To: ild who wrote (31084)4/22/2005 6:16:57 PM
From: ild  Respond to of 110194
 
NEW YORK (Dow Jones)--Risk premiums on agency debt narrowed Friday for the fourth straight session as investors continued to parse comments made by company officials, regulators and ratings agencies in three days of Congressional hearings on regulatory reform of Fannie Mae, Freddie Mac and the Federal Home Loan Banks.

The highlight of the week was the appearance before a Senate panel of the chief executives of both Fannie and Freddie; both dropped their opposition to giving a new regulator the power to put their companies in receivership should they fail, but made their case against putting limits on the amount of mortgage they can hold.

Nevertheless, it appears increasingly likely that some kind of constraints to Fannie and Freddie's portfolio growth will make it into legislation being proposed in both the House and Senate.

It's not clear how much of an impact the debate had on agency spreads, however, since the market has already priced in expectations that Fannie and Freddie's portfolio growth will be tempered by difficult market conditions and increased regulatory oversight.

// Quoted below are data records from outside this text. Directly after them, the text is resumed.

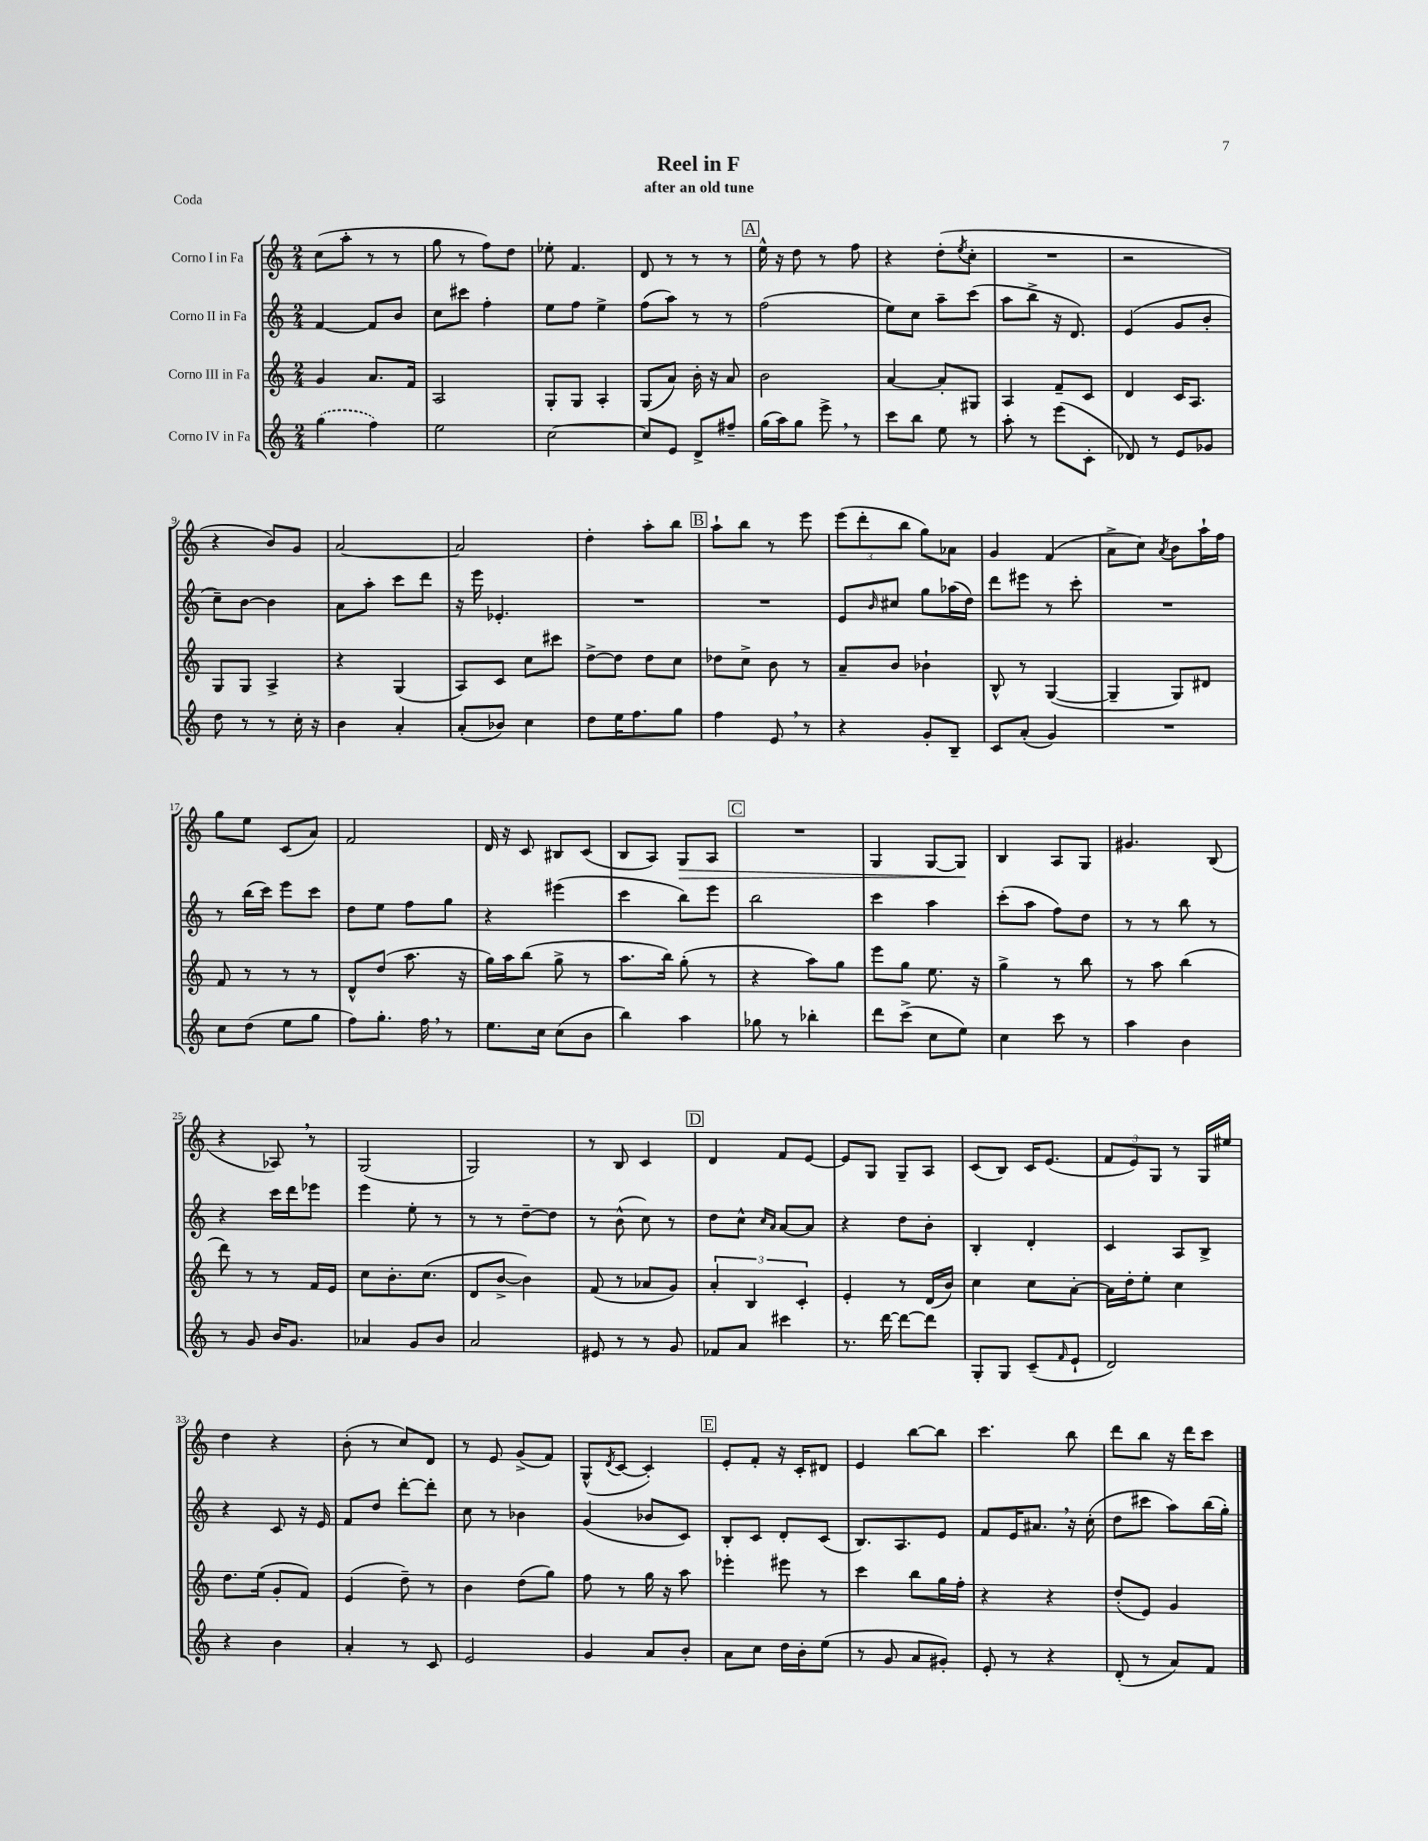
\header { title = "Reel in F" subtitle = "after an old tune" piece = "Coda" }
<<
\new StaffGroup <<
\new Staff = "s0" \with { instrumentName = "Corno I in Fa" } {
    \clef treble \key c \major \numericTimeSignature \time 2/4
    c''8( a''8-. r8 r8 |
    g''8 r8 f''8) d''8 |
    ees''8-. f'4. |
    d'8 r8 r8 r8 |
    \mark \markup { \box "A" } e''16-^ r16 d''8 r8 f''8 |
    r4 d''8-.( \acciaccatura { e''8 } c''8-. |
    R2 |
    r2 |
    r4 b'8) g'8 |
    a'2~ |
    a'2 |
    d''4-. a''8-. b''8 |
    \mark \markup { \box "B" } a''8-! b''8 r8 e'''8 |
    \tuplet 3/2 { e'''8( d'''8-. b''8 } g''8) aes'8 |
    g'4 f'4( |
    a'8-> c''8) \acciaccatura { a'8 } b'8 a''16-! f''16 |
    g''8 e''8 c'8( a'8) |
    f'2 |
    d'16 r16 c'8 bis8 c'8( |
    b8 a8) g8\> a8 |
    \mark \markup { \box "C" } R2 |
    g4 g8~ g8\! |
    b4 a8 g8 |
    gis'4. b8( |
    r4 aes8) \breathe r8 |
    g2( |
    g2) |
    r8 b8 c'4 |
    \mark \markup { \box "D" } d'4 f'8 e'8~ |
    e'8 g8 g8-- a8 |
    c'8( b8) c'16 e'8.( |
    \tuplet 3/2 { f'8 e'8) g8 } r8 g16 eis''16 |
    d''4 r4 |
    b'8-.( r8 c''8) d'8 |
    r8 e'8 g'8->( f'8) |
    g8-^( \acciaccatura { d'8 } c'8~ c'4-.) |
    \mark \markup { \box "E" } e'8-. f'8-. r16 c'16-. dis'8 |
    e'4 b''8~ b''8 |
    c'''4. b''8 |
    d'''8 b''8 r16 d'''16 c'''8 \bar "|." |
}
\new Staff = "s1" \with { instrumentName = "Corno II in Fa" } {
    \clef treble \key c \major \numericTimeSignature \time 2/4
    f'4~ f'8 b'8 |
    c''8 cis'''8 f''4-. |
    e''8 f''8 e''4-> |
    f''8( a''8) r8 r8 |
    \mark \markup { \box "A" } f''2( |
    e''8) c''8 a''8-- c'''8( |
    a''8 b''8-> r16 d'8.) |
    e'4( g'8 b'8-. |
    c''8--) b'8~ b'4 |
    a'8 a''8-. c'''8 d'''8 |
    r16 e'''16 ees'4.-. |
    R2 |
    \mark \markup { \box "B" } R2 |
    e'8 \grace { b'16 } cis''8 g''8 aes''16( d''16) |
    d'''8 eis'''8 r8 c'''8-. |
    R2 |
    r8 b''16( c'''16) e'''8 c'''8 |
    d''8 e''8 f''8 g''8 |
    r4 eis'''4( |
    c'''4 b''8) e'''8 |
    \mark \markup { \box "C" } b''2 |
    c'''4 a''4 |
    c'''8-.( a''8 f''8) d''8 |
    r8 r8 b''8 r8 |
    r4 c'''16 d'''16 ees'''8 |
    e'''4 e''8-. r8 |
    r8 r8 d''8~-- d''8 |
    r8 b'8-^( c''8) r8 |
    \mark \markup { \box "D" } d''8 c''8-^ \grace { c''16 a'16 } a'8~ a'8 |
    r4 d''8 b'8-. |
    b4-. d'4-. |
    c'4 a8 b8-> |
    r4 c'8 r16 e'16 |
    f'8 d''8 d'''8~-. d'''8-. |
    c''8 r8 bes'4 |
    g'4( bes'8 c'8) |
    \mark \markup { \box "E" } b8-. c'8 d'8-. c'8( |
    b8.) a8. e'8 |
    f'8 e'16 ais'8. \breathe r16 c''16-.( |
    d''8 cis'''8 a''8) b''16( g''16-.) \bar "|." |
}
\new Staff = "s2" \with { instrumentName = "Corno III in Fa" } {
    \clef treble \key c \major \numericTimeSignature \time 2/4
    g'4 a'8. f'16 |
    a2 |
    g8-. g8 a4-. |
    g8( a'8) b'16-. r16 a'8 |
    \mark \markup { \box "A" } b'2 |
    a'4~ a'8-. gis8 |
    a4 f'8-- c'8 |
    d'4 c'16 a8. |
    g8 g8 a4-> |
    r4 g4( |
    a8) c'8 c''8 cis'''8 |
    d''8~-> d''8 d''8 c''8 |
    \mark \markup { \box "B" } des''8 c''8-> b'8 r8 |
    a'8-- b'8 bes'4-! |
    b8-^ r8 g4~( |
    g4-- g8) dis'8 |
    f'8 r8 r8 r8 |
    d'8-^ d''8( a''8. r16 |
    g''16) a''16 b''8( g''8-> r8 |
    a''8. b''16) g''8-.( r8 |
    \mark \markup { \box "C" } r4 a''8) g''8 |
    e'''8 g''8 e''8. r16 |
    g''4-> r8 b''8 |
    r8 a''8 b''4( |
    d'''8) r8 r8 f'16 e'16 |
    c''8 b'8.-. c''8.( |
    d'8 b'8~-> b'4) |
    f'8( r8 aes'8 g'8) |
    \mark \markup { \box "D" } \tuplet 3/2 { a'4-. b4 c'4-. } |
    e'4-. r8 d'16( b'16) |
    c''4 c''8 a'8~-. |
    a'16 d''16-. e''8-. c''4 |
    d''8. e''16( g'8-. f'8) |
    e'4( d''8--) r8 |
    b'4 d''8( g''8) |
    f''8 r8 g''16 r16 a''8 |
    \mark \markup { \box "E" } ees'''4-. eis'''8 r8 |
    c'''4 b''8 g''16 f''16-. |
    r4 r4 |
    d''8-.( e'8) g'4 \bar "|." |
}
\new Staff = "s3" \with { instrumentName = "Corno IV in Fa" } {
    \clef treble \key c \major \numericTimeSignature \time 2/4
    \once \slurDashed g''4( f''4) |
    e''2 |
    c''2~ |
    c''8 e'8 d'8-> fis''8-- |
    \mark \markup { \box "A" } g''16( a''16) g''8 e'''8-> \breathe r8 |
    c'''8 b''8 e''8 r8 |
    a''8-. r8 e'''8( c'8-. |
    des'8) r8 e'8 ges'8 |
    d''8 r8 r8 c''16-. r16 |
    b'4 a'4-. |
    a'8-.( bes'8) c''4 |
    d''8 e''16 f''8. g''8 |
    \mark \markup { \box "B" } f''4 e'8 \breathe r8 |
    r4 g'8-. b8-- |
    c'8 a'8-.( g'4) |
    R2 |
    c''8 d''8( e''8 g''8 |
    f''8) g''8.-. f''16 \breathe r8 |
    e''8. c''16 c''8( b'8 |
    b''4) a''4 |
    \mark \markup { \box "C" } ges''8 r8 bes''4-. |
    d'''8 c'''8->( c''8 e''8) |
    c''4 c'''8 r8 |
    a''4 b'4 |
    r8 g'8 b'16 g'8. |
    aes'4 g'8 b'8 |
    a'2 |
    eis'8 r8 r8 g'8 |
    \mark \markup { \box "D" } fes'8 a'8 cis'''4 |
    r8. d'''16~ d'''8~ d'''8 |
    g8-. g8 c'8--( \grace { f'16 } e'8-! |
    d'2) |
    r4 b'4 |
    a'4-. r8 c'8 |
    e'2 |
    g'4 a'8 b'8-. |
    \mark \markup { \box "E" } a'8 c''8 d''16 b'16-. e''8( |
    r8 g'8 a'8 gis'8-.) |
    e'8-. r8 r4 |
    d'8-.( r8 a'8) f'8 \bar "|." |
}
>>
>>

Agency spreads may also have benefitted from a reduction in two factors that appeared to weigh on the market the previous week - generalized concerns about credit quality sparked by profit warnings from automakers and mortgage-related hedging in the swaps market.



To: ild who wrote (31084)4/22/2005 6:26:04 PM
From: Wyätt Gwyön  Read Replies (3) | Respond to of 110194
 
good point, ild. the drop in the large-spec net long position over the past two weeks looks like the steepest by far over the past year. also good to see the dumb money small specs increasing their shorts.